If you place a great deal of importance on accomplishments or just plain getting stuff done, you probably have a lot of goals. If you have a lot of goals, you probably struggle to prioritize them. Now there are some people that can fairly easily connect the dots between their goals and the trajectory of their lives. These people are usually linear thinkers. They see single, straight paths to meeting each goal they have and they’re able to isolate each one so as not to get distracted. Non-linear thinkers, see paths to meeting their goals as less defined and more abstract. While I don’t want to dismiss linear-thinking, I’m much more interested in non-linear goal setters.

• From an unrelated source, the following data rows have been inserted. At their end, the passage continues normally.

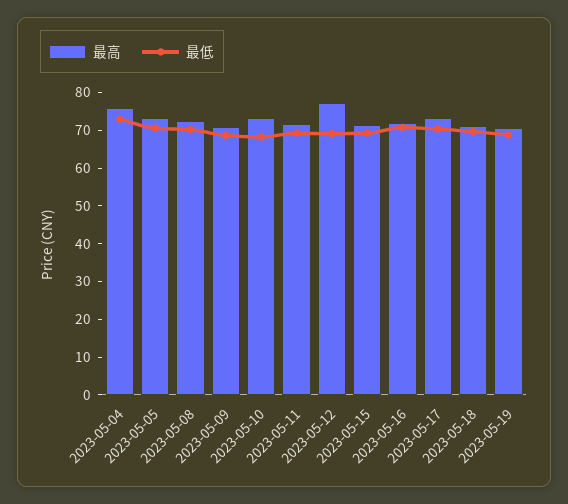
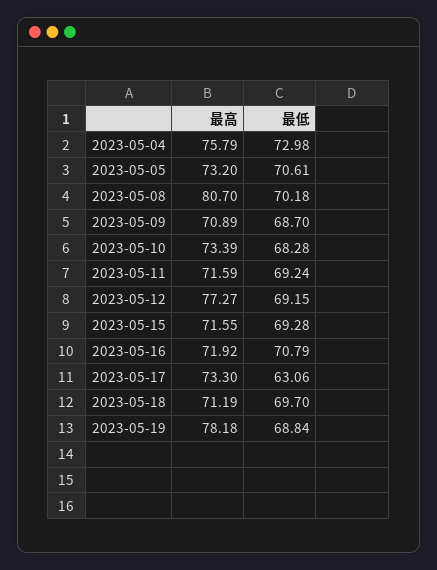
  {
    "最高": {
      "2023-05-04": 75.79,
      "2023-05-05": 73.2,
-     "2023-05-08": 72.5,
+     "2023-05-08": 80.7,
      "2023-05-09": 70.89,
      "2023-05-10": 73.39,
      "2023-05-11": 71.59,
      "2023-05-12": 77.27,
      "2023-05-15": 71.55,
      "2023-05-16": 71.92,
      "2023-05-17": 73.3,
      "2023-05-18": 71.19,
-     "2023-05-19": 70
+     "2023-05-19": 78.18
    },
    "最低": {
      "2023-05-04": 72.98,
      "2023-05-05": 70.61,
      "2023-05-08": 70.18,
      "2023-05-09": 68.7,
      "2023-05-10": 68.28,
      "2023-05-11": 69.24,
      "2023-05-12": 69.15,
      "2023-05-15": 69.28,
      "2023-05-16": 70.79,
-     "2023-05-17": 70,
+     "2023-05-17": 63.06,
      "2023-05-18": 69.7,
      "2023-05-19": 68.84
    }
  }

When trying to prioritize goals, I think it’s helpful to understand how goals differ from values and how they relate to one another. Joshua Becker (Becoming Minimalist) wrote a great post the other day that touched on this topic. He explained that things like decluttering your home or downsizing it were great goals, but not values. Values, in fact, inform and shape goals.
How Goals and Values Differ
- Goals have a beginning and end; they can be completed. Values are formed over time. While they may have origins in things like traditions and experiences, they aren’t developed overnight. Furthermore, they can’t be started or completed.

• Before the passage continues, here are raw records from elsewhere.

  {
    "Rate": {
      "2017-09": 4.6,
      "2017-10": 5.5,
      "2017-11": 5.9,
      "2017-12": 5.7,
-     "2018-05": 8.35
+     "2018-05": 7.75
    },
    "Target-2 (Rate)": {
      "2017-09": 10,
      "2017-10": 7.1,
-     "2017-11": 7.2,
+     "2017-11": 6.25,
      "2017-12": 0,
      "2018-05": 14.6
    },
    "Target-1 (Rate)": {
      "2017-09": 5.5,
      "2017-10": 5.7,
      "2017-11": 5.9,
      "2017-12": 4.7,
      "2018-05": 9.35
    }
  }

- Goals are measurable and definable in terms of results and outcomes. While they can be described and referenced as the basis for certain behaviors or practices, they can’t truly be measured.
- Goals don’t necessarily reflect what’s important to us, but they do illustrate what we believe we need to do. Values are guidelines for what’s important to us and what we care about. Not just what our obligations are.
How Goals and Values Interact
Values heavily influence how we go about meeting our goals. Why do you work hard at some goals and not others? If many goals have multiple means to meet them, how do you determine which method to take? The answer is found in our values. This is where the trick to setting priorities for our goals lies.
If you struggle with setting priorities for your goals, it’s time to ask yourself questions about what’s important in your life. Consider why certain things are important to you. Reflect on the experiences that helped shape those values. Perhaps a second glance will help you realize something you never saw before. Maybe then you can start piecing together next steps for tackling your goals.